Coming to PBS today, Monday, April 6:
BROKEN PLACES
Director:
Roger Weisberg
World Premiere:
Kansas 2018
Select Festivals:
Cinequest, United Nations Association
About:
The impact of early childhood trauma is explored via longitudinal portraits incorporating the filmmaker’s decades-long documentary career.
Oscar-nominated director Roger Weisberg draws from his previous projects of the 1980s-2000s, incorporating footage of children and teen subjects and following up with them in the present day as young adults to demonstrate the impact of traumatic experiences and of unstable homes on health and well-being. The central question is why some children succumb to adversity while others persevere, measured by ACES – Adverse Childhood Experience Scores – which have been shown to not only contribute to repetitions of cycles of poverty and violence, but also to negative health consequences. Weisberg’s longitudinal portraits include individuals who have suffered negative outcomes, like Yvonne and Bobby, a harried African American mother living in poverty and her most troubled son, who have experienced depression and further biological health consequences, continuing into the next generation; as well as those who have managed to persevere, like Daniela, who met her ex-husband in a group home as a teen and became a teen mother, but has been unwilling to let her own children fall into the same cycle, as has happened to her ex.

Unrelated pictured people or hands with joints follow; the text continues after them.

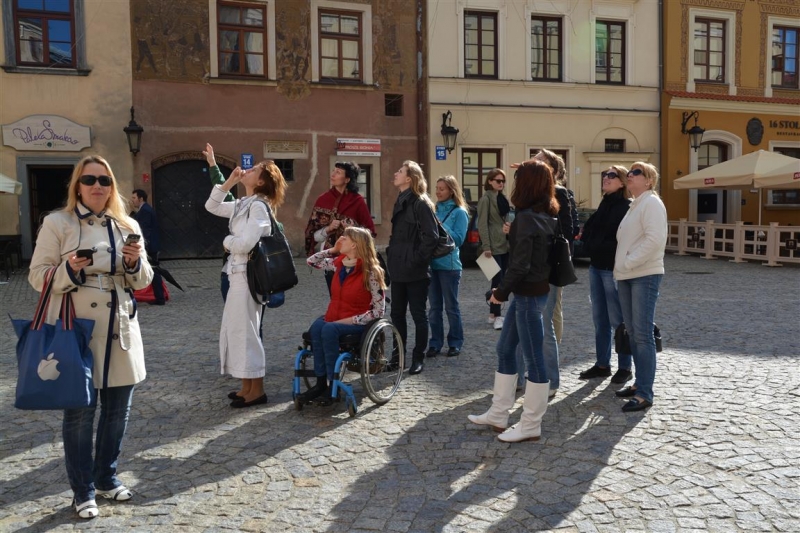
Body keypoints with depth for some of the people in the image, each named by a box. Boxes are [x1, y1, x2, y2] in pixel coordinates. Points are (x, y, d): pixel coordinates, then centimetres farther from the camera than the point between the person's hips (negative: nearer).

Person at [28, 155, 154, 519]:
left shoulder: (128, 226, 9)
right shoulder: (57, 223, -2)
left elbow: (143, 281, 13)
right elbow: (37, 276, -3)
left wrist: (135, 263, -9)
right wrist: (69, 270, -21)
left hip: (121, 331, 4)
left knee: (117, 411, 12)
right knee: (79, 413, 4)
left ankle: (106, 477, 32)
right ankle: (83, 490, 20)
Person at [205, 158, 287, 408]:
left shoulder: (258, 206, -16)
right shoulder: (242, 204, 12)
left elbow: (245, 244, -24)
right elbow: (211, 207, 21)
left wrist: (226, 241, -3)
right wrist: (228, 183, 10)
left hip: (247, 275, -10)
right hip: (237, 273, 10)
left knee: (245, 330, -3)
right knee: (234, 330, 14)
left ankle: (257, 390, 8)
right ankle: (247, 386, 23)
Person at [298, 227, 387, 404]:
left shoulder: (370, 272, -12)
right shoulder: (338, 264, 7)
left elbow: (379, 310, -14)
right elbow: (311, 261, 21)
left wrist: (350, 320, -19)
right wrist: (333, 250, 8)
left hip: (357, 322, -6)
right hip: (333, 317, 6)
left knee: (329, 330, -33)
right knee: (316, 327, -26)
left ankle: (332, 383, -22)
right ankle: (321, 382, -24)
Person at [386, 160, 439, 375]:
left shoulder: (421, 203, -12)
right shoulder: (400, 202, 14)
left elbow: (432, 237, -17)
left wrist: (417, 260, -16)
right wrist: (391, 254, 12)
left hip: (415, 271, -8)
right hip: (399, 270, 8)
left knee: (418, 314, 3)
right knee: (397, 314, 13)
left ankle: (418, 358, 13)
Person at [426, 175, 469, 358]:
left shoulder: (459, 212, -5)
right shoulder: (435, 210, 9)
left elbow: (459, 239, -12)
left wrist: (440, 227, -19)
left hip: (449, 265, -5)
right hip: (432, 263, 5)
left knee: (451, 306, 5)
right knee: (434, 307, 10)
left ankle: (455, 343, 18)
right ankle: (435, 342, 19)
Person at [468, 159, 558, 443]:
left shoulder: (527, 217, -18)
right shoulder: (545, 215, 10)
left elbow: (520, 265, -19)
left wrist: (501, 292, -10)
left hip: (529, 294, -10)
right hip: (530, 291, 10)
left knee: (533, 358, 0)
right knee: (505, 349, 17)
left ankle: (530, 426, 13)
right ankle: (498, 414, 28)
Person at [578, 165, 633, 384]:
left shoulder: (627, 207, -9)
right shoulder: (604, 205, 17)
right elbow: (588, 231, 17)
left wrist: (597, 246, -11)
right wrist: (590, 245, -1)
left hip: (613, 269, -8)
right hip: (596, 267, 8)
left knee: (618, 320, -1)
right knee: (600, 319, 12)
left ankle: (625, 367, 10)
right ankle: (602, 364, 21)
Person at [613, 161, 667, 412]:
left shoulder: (652, 202, -9)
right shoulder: (634, 205, 19)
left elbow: (655, 239, -21)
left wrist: (628, 263, -20)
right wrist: (621, 267, 10)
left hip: (644, 276, -9)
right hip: (627, 276, 9)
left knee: (643, 334, -9)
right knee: (632, 332, 11)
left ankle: (645, 394, -6)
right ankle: (640, 383, 20)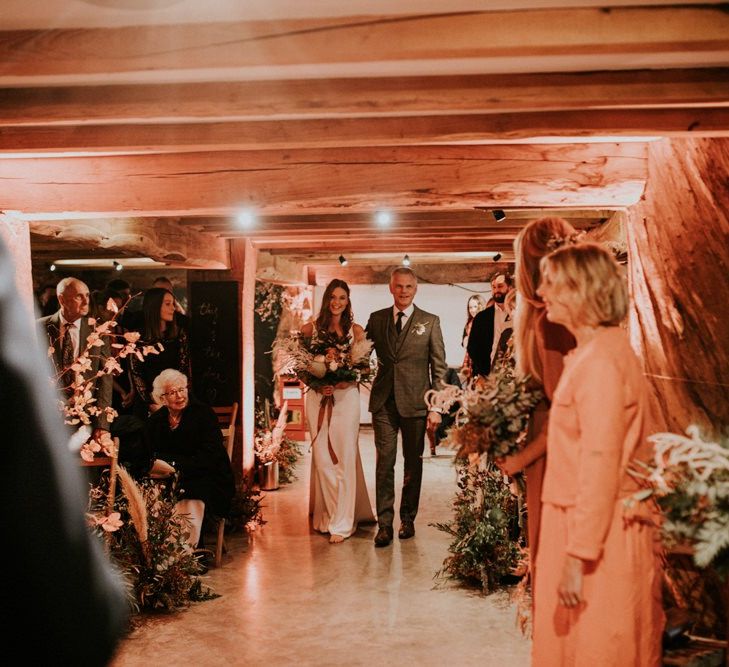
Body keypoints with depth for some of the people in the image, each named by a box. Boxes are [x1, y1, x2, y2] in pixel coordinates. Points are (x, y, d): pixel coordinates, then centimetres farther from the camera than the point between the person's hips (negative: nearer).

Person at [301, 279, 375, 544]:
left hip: (346, 397, -1)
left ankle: (342, 522, 5)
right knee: (323, 458, 4)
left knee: (344, 458, -2)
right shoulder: (311, 329, 5)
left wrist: (345, 380, -15)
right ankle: (328, 514, 18)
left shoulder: (356, 331, 3)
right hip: (318, 397, 1)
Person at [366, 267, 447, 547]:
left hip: (415, 402, -1)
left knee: (413, 463, 9)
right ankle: (384, 524, 5)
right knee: (384, 462, -1)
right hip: (384, 401, 1)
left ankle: (407, 519, 22)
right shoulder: (376, 319, 8)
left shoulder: (430, 322, 3)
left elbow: (439, 367, 1)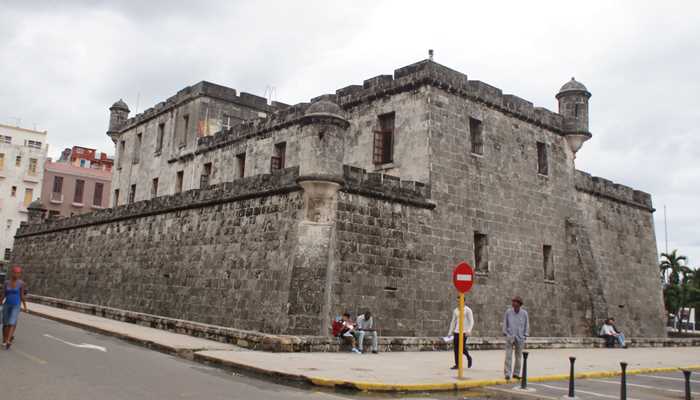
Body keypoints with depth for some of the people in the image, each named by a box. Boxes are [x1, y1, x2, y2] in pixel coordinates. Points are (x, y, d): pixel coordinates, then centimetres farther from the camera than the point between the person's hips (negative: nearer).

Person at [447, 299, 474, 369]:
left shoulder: (468, 310, -3)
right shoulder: (455, 310, 13)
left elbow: (471, 321, -7)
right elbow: (453, 321, 18)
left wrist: (469, 330, -20)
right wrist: (450, 332, 14)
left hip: (464, 332, -5)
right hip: (456, 331, 5)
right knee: (456, 347, 1)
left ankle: (469, 358, 16)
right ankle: (457, 364, 8)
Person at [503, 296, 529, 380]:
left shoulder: (524, 313, -3)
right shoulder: (508, 312, -4)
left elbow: (527, 325, 5)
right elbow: (505, 323, 3)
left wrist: (525, 335, 2)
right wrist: (505, 334, 1)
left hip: (520, 338, 2)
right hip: (510, 337, -1)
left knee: (518, 357, 9)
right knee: (508, 356, -7)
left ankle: (516, 373, 20)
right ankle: (507, 374, -5)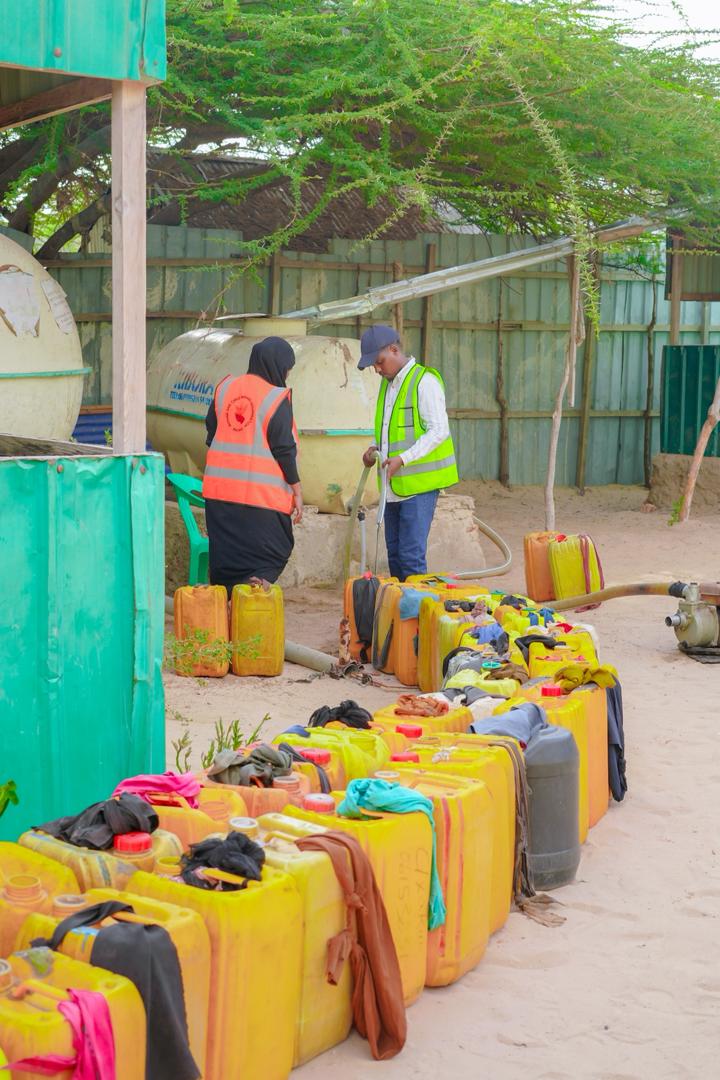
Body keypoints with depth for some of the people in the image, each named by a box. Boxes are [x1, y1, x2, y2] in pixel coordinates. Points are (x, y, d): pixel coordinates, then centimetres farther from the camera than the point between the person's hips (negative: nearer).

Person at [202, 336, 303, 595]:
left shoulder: (225, 387, 8)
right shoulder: (277, 398, -8)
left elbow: (211, 433, 15)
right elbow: (284, 449, -9)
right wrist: (297, 490, 0)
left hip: (220, 491, 5)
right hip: (262, 495, -5)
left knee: (225, 566, 12)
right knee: (273, 558, 4)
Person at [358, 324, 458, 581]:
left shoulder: (424, 381, -11)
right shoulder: (388, 383, 17)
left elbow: (438, 430, -17)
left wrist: (403, 458, -25)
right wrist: (375, 447, 7)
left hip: (419, 483, -9)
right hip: (393, 486, 9)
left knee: (412, 556, -10)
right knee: (394, 553, 12)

The story of brothers Danny and Raymond, who were neglected and abandoned by their drug addicted mother, illustrate that children in the same traumatic environment can have very different outcomes from one another. Advances in the measurement of the impact of ACES have allowed for better early intervention, which has a cascading benefit both socially and economically. While the stories are affecting, Weisberg’s filmmaking approach feels very dated, employing voice of God narration and talking heads that result in a project that looks like it was made in the 1980s rather than today.